Permanent zones will offer adequate job security for street vendors and instill confidence. Rangaswamy, president of the Karnataka Beedhi Badhi Vyaapari Sanghatanegala Okkuta, said, “We aim to earn a livelihood from vending without troubling the general public, and the government should help us do this.”
Rangaswamy also holds that arbitrary evictions and harassment of vendors are because of officials’ ignorance of the act.
“The Street Vendors Act has guidelines on how the State Government is supposed to approach this sector, and as compared to other such policies, it is a very progressive policy. The issue is the implementation of the act because, on many occasions, vending organisations and the government are not willing to come to the same table,” added Shriya Anand.
Town Vending Committees a respite
The Street Vendors (Protection of Livelihood and Regulation of Street Vending) Act of 2014 regulates street vendors in public areas and protects their rights to operate. The act mandates a Town Vending Committee (TVC) constitution in every Urban Local Body across the country.
The Special Commissioner (Market and Welfare) of the BBMP, S.G. Raveendra said, “Ever since the Street Vendors Act has come into play, I’ve ensured the formation of TVC’s in all eight zones of Bangalore.”
Town Vending Committees (TVC) in all eight zones of Bangalore have helped the street vendors in some way.

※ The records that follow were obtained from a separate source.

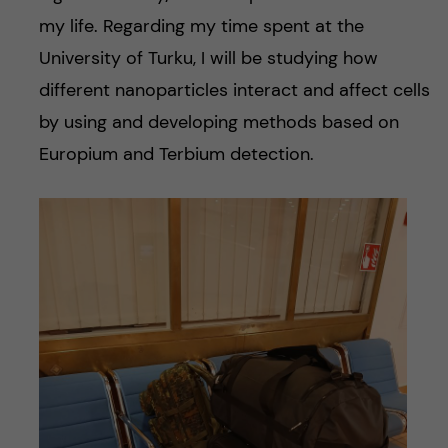
my life. Regarding my time spent at the
University of Turku, I will be studying how
different nanoparticles interact and affect cells
by using and developing methods based on
Europium and Terbium detection.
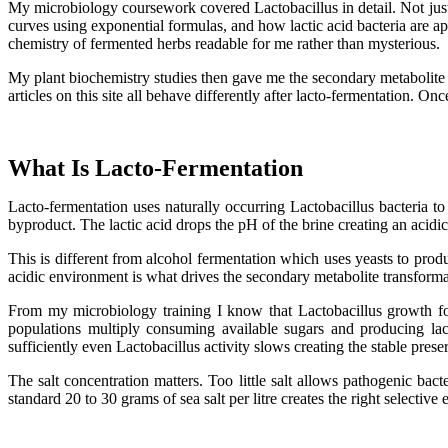
My microbiology coursework covered Lactobacillus in detail. Not jus
curves using exponential formulas, and how lactic acid bacteria are a
chemistry of fermented herbs readable for me rather than mysterious.
My plant biochemistry studies then gave me the secondary metabolite 
articles on this site all behave differently after lacto-fermentation. 
What Is Lacto-Fermentation
Lacto-fermentation uses naturally occurring Lactobacillus bacteria to
byproduct. The lactic acid drops the pH of the brine creating an acidic
This is different from alcohol fermentation which uses yeasts to produ
acidic environment is what drives the secondary metabolite transforma
From my microbiology training I know that Lactobacillus growth fol
populations multiply consuming available sugars and producing lac
sufficiently even Lactobacillus activity slows creating the stable prese
The salt concentration matters. Too little salt allows pathogenic bac
standard 20 to 30 grams of sea salt per litre creates the right selectiv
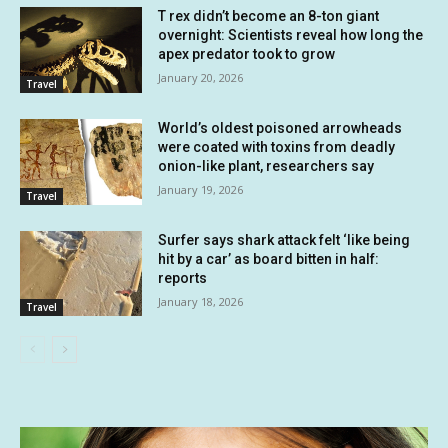
T rex didn’t become an 8-ton giant
overnight: Scientists reveal how long the
apex predator took to grow
January 20, 2026
Travel
World’s oldest poisoned arrowheads
were coated with toxins from deadly
onion-like plant, researchers say
January 19, 2026
Travel
Surfer says shark attack felt ‘like being
hit by a car’ as board bitten in half:
reports
January 18, 2026
Travel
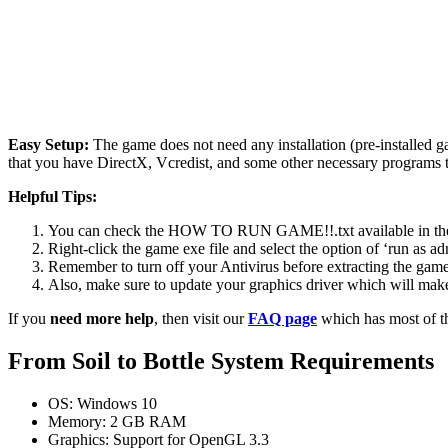
Easy Setup:
The game does not need any installation (pre-installed 
that you have DirectX, Vcredist, and some other necessary programs 
Helpful Tips:
You can check the HOW TO RUN GAME!!.txt available in the zip
Right-click the game exe file and select the option of ‘run as adm
Remember to turn off your Antivirus before extracting the game, o
Also, make sure to update your graphics driver which will make
If you
need more help
, then visit our
FAQ page
which has most of t
From Soil to Bottle System Requirements
OS: Windows 10
Memory: 2 GB RAM
Graphics: Support for OpenGL 3.3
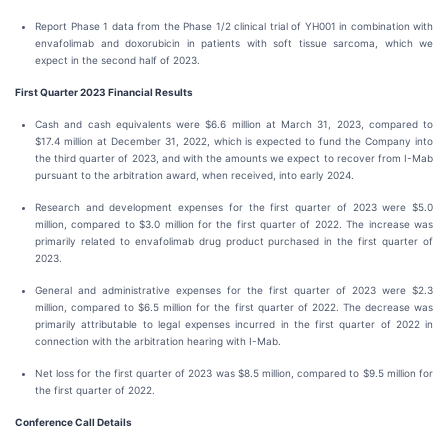
Report Phase 1 data from the Phase 1/2 clinical trial of YH001 in combination with
envafolimab and doxorubicin in patients with soft tissue sarcoma, which we
expect in the second half of 2023.
First Quarter 2023 Financial Results
Cash and cash equivalents were $6.6 million at March 31, 2023, compared to
$17.4 million at December 31, 2022, which is expected to fund the Company into
the third quarter of 2023, and with the amounts we expect to recover from I-Mab
pursuant to the arbitration award, when received, into early 2024.
Research and development expenses for the first quarter of 2023 were $5.0
million, compared to $3.0 million for the first quarter of 2022. The increase was
primarily related to envafolimab drug product purchased in the first quarter of
2023.
General and administrative expenses for the first quarter of 2023 were $2.3
million, compared to $6.5 million for the first quarter of 2022. The decrease was
primarily attributable to legal expenses incurred in the first quarter of 2022 in
connection with the arbitration hearing with I-Mab.
Net loss for the first quarter of 2023 was $8.5 million, compared to $9.5 million for
the first quarter of 2022.
Conference Call Details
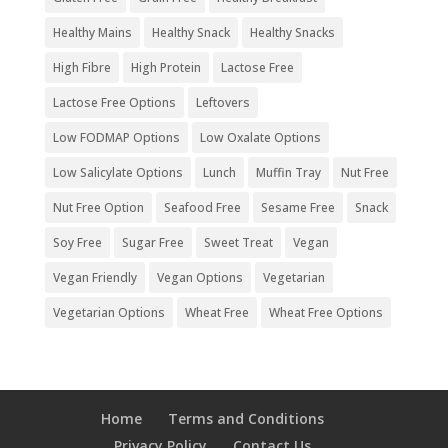
Healthy Mains
Healthy Snack
Healthy Snacks
High Fibre
High Protein
Lactose Free
Lactose Free Options
Leftovers
Low FODMAP Options
Low Oxalate Options
Low Salicylate Options
Lunch
Muffin Tray
Nut Free
Nut Free Option
Seafood Free
Sesame Free
Snack
Soy Free
Sugar Free
Sweet Treat
Vegan
Vegan Friendly
Vegan Options
Vegetarian
Vegetarian Options
Wheat Free
Wheat Free Options
Home
Terms and Conditions
Privacy Policy
Contact Us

Consisting of official members like Joint Commissioner of the zones, Police officials, etc., and non-official members will consist of street vendors association and other such associations.
“The official and non-official members of the committee have to sit down and decide what issues they have to look at and what all can be done to protect the livelihood of the street vendors. Maintenance of their hygiene, cleanliness, and sanitization was looked at by the TVC’s during the period,” said S.G. Raveendra, Special Commissioner of markets and welfare, BBMP.
However, a study by the Center for Civil Society found that only a third of India’s 7,263 urban bodies have TVCs, 42 percent of which do not have sufficient street vendor representation, a clear violation of the act. Additionally, fewer of them have grievance redressal committees.
Is PM SVANidhi helping?
The Ministry of Housing and Urban Affairs kick-started the PM Street Vendor’s AtmaNirbhar Nidhi (PM SVANidhi) scheme to empower street vendors in June 2020. The scheme allowed a street vendor to avail a loan of up to Rs. 10,000 for a year.
According to S.G. Raveendra, “We have been trying our best to get these loans sanctioned, but the banks have not been co-operative. They always come up with excuses at the highest level meetings and are not bothered about giving this loan.”
As of May 22, 2021, the PM SVANidhi website’s dashboard shows that only 19,600 loans have been sanctioned out of 51,015 applications, and only 12,825 have been disbursed in Bangalore.
The Assistant General Manager of Canara Bank, Malleswaram, Main Branch, Aradhana Trivedi, said that the banks have been relatively consistent in their work, and the street vendors are at fault. “Whoever applies for the scheme, don’t show up for taking the loans. The loans aren’t paid because it requires one-day physical presence.
According to Suresh Kadarshan, who works with Janpahal NGO, the problem lies in the lack of coordination between the banks and BBMP.
“The application doesn’t go the banks correctly. The BBMP official has to go to the banks personally and match the numbers with the bank’s server; only then banks recognize the application. This requires a lot of coordination, but they don’t have that.”
While there are provisions and schemes made to favour the street vendors, no coordination on behalf of the parties involved and the implementation of them not being up to the mark will continue affecting street vendors.
Vendors like Rangana and Laxmi can only hope that everyone involved does their part and make considerate decisions to help them during these tough times.